**** Data
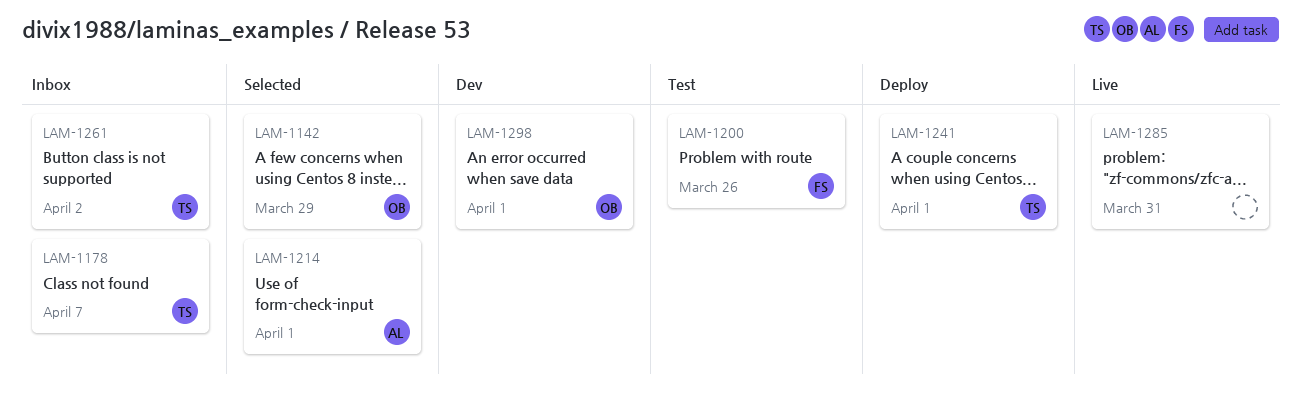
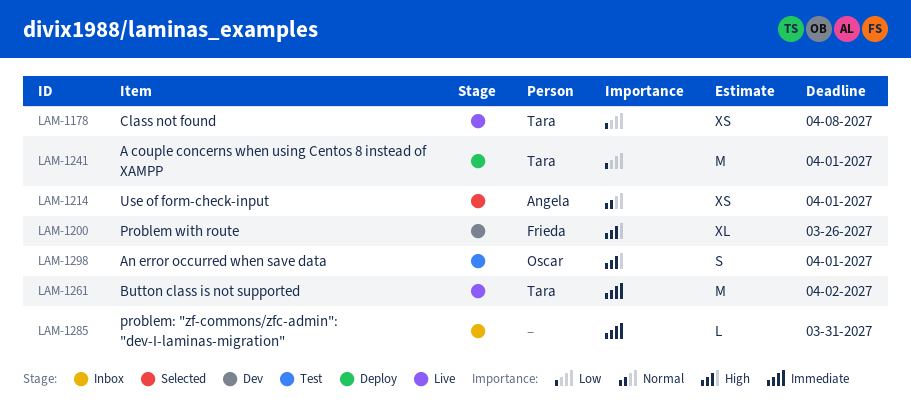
LAM-1142: present -> none
LAM-1178, status: Inbox -> Live
LAM-1178, due: Apr 7 -> Apr 8
LAM-1200, status: Test -> Dev
LAM-1261, status: Inbox -> Live
LAM-1285, status: Live -> Inbox
LAM-1298, status: Dev -> Test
********
## What you are asked to do
Your answer must be an exact transcription of the lines from the one containing "LAM-1178, due: Apr 7 -> Apr 8" through the last line of the records above, and nothing else.

## Task result
LAM-1178, due: Apr 7 -> Apr 8
LAM-1200, status: Test -> Dev
LAM-1261, status: Inbox -> Live
LAM-1285, status: Live -> Inbox
LAM-1298, status: Dev -> Test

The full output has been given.